She was surgeon general when we were refused follow-up investigations on behavioral health issues at Madigan in 2012 and refused a report on the Madigan commander after a program she backed came under fire by U.S. Sen. Patty Murray. (Horoho previously served as commander of Madigan and of the Western Regional Medical Command.)
Here’s a slightly condensed version of the Times’ story:
Two top Army generals recently discussed trying to kill an article in The New York Times on concussions at West Point by withholding information so the Army could encourage competing news organizations to publish a more favorable story, according to an Army document.
The generals’ conversation involved a Freedom of Information Act request that The Times made in June for data on concussions resulting from mandatory boxing classes at the United States Military Academy.
During a Sept. 16 meeting at the Pentagon, the Army surgeon general, Lt. Gen. Patricia D. Horoho, recommended to the superintendent at West Point, Lt. Gen. Robert L. Caslen Jr., that the Army delay responding to The Times’ request, according to the document.
Horoho then suggested trying to get The Wall Street Journal or USA Today to publish an article about a more favorable Army study on concussions.
According to the document, described by Army officials as an executive summary of the meeting, the public affairs staff at West Point and the surgeon general’s office were instructed to promote that study, by a West Point sports medicine doctor, Col. Steven Svoboda, to the other publications.
“I recommend you let us publish this article BEFORE you release the FOIA to the NYT reporter,” Horoho is quoted as saying in the summary, using an acronym for the Freedom of Information Act.
“Timing is everything with this stuff,” she added, according to the document. Neither the Journal nor USA Today published an article about the Svoboda study.
Both generals acknowledged the authenticity of the summary, but said it misrepresented their discussion.
The Times obtained the summary from a military official who opposed the Army’s plans to delay release of the concussion information. The official said not being transparent with journalists “damages democracy.”
After learning last week that the document had been given to The Times, Horoho said in a phone interview that she had been misquoted.
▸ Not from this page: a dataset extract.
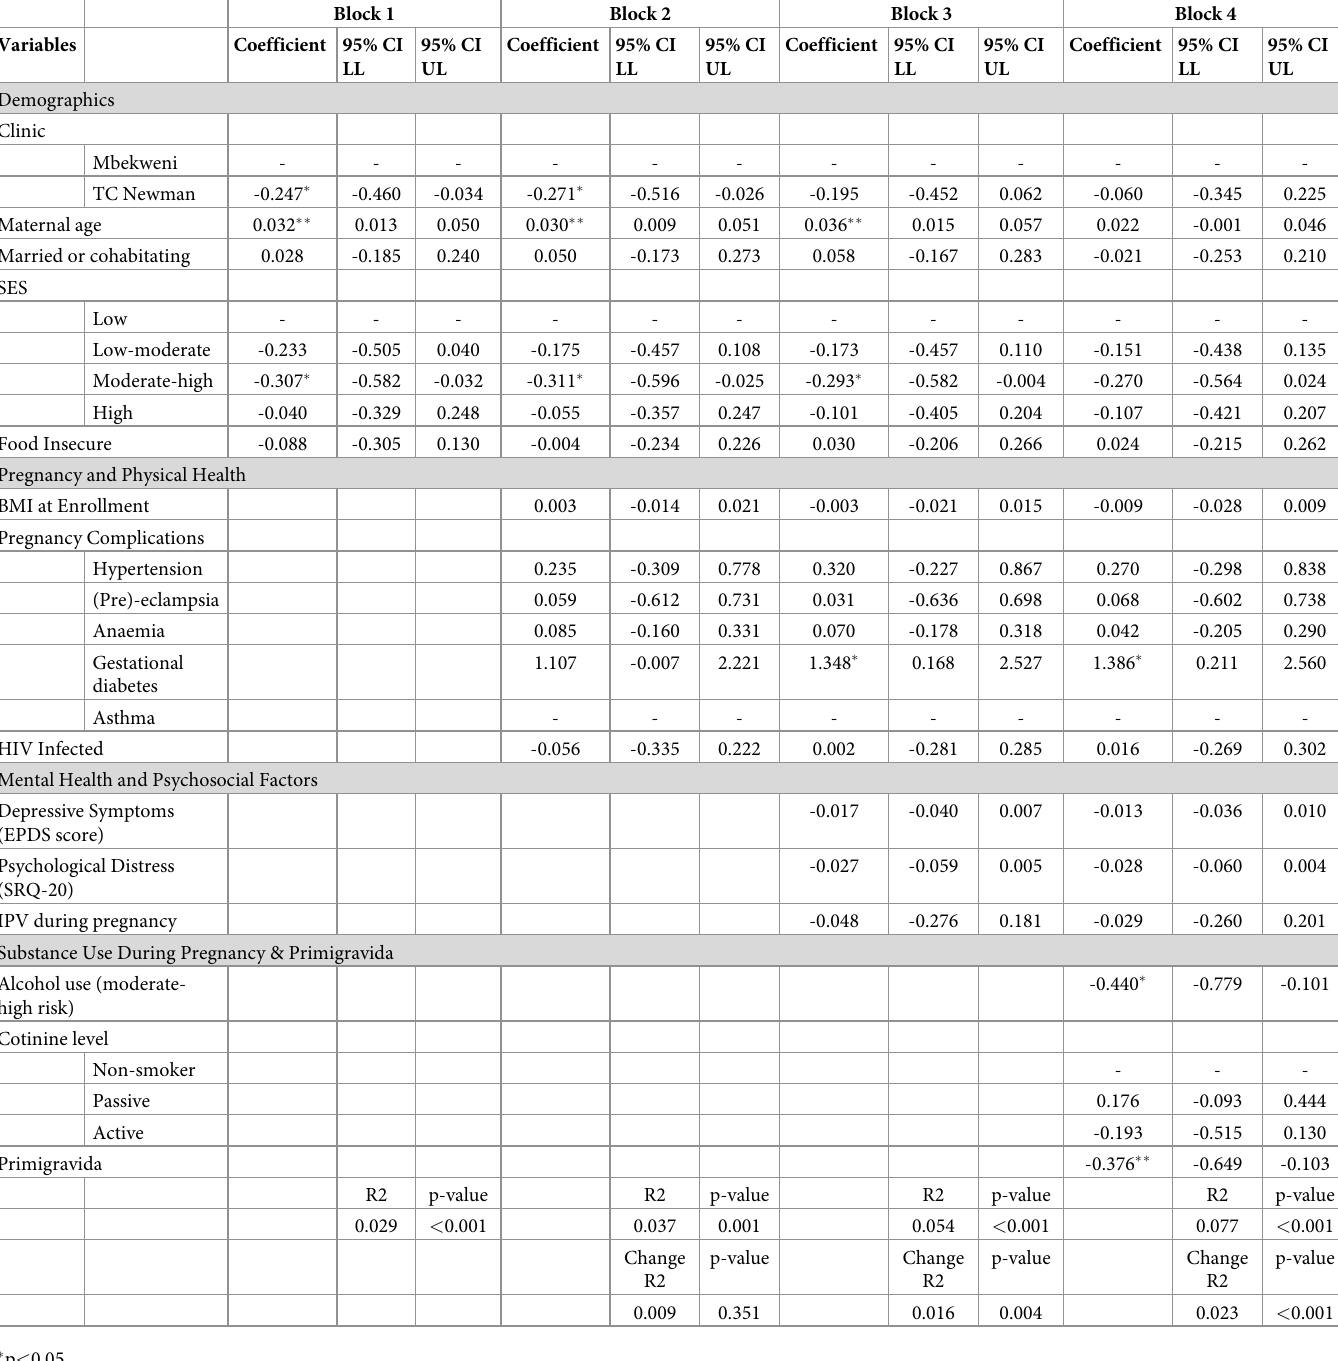
Table 5. Hierarchical regression predicting head circumference for gestational age (Z-score; N Final model =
She said the document, created by West Point staff members, bore little resemblance to what happened at the meeting.
She said she had worked hard to increase care for concussions, adding: “I am flat-out angry about this. Of all the topics, this one is very important to me.”
In a statement last week, Caslen said the document had “inaccurately portrayed my discussion with Lieutenant General Horoho.”
After learning of the document, West Point quickly released concussion numbers.
Chris Gates, president of the Sunlight Foundation, which advocates transparency in government, called the details of the meeting as described in the document “disturbing.”
“Every level of the U.S. government should follow the spirit of the law and comply with FOIA, not use it as an opportunity for media manipulation,” he said in an email.
In the Sept. 16 meeting, according to the summary, Horoho cited having successfully undermined the news media in the past, referring to how she had manipulated coverage of the Army’s Fourth Infantry Division at Fort Carson, Colo., last year.
“We were able to do something similar with the 4th ID when The Colorado Springs Gazette attacked them with treatment of wounded warriors last year — killed any scrutiny from the media and killed their story,” the document summarizes Horoho as saying.
The news coverage at The Gazette focused on an investigation into mistreatment of soldiers by psychologists at the Army hospital at Fort Carson in 2014, according to The Gazette’s military reporter, Tom Roeder.
The Gazette waited six months to receive a copy of the Army Medical Command’s completed investigation, Roeder said in an email.
The Gazette article found that “some workers in the hospital’s behavioral health department were demeaning, patronizing, foul-mouthed,” and that they felt pressured by commanders to push soldiers with mental illnesses out of the Army.
Soldier health issues are serious business. They are the public’s business.
It’s time this Army general, whom we entrust with our soldiers’ well-being, began acting like that mattered.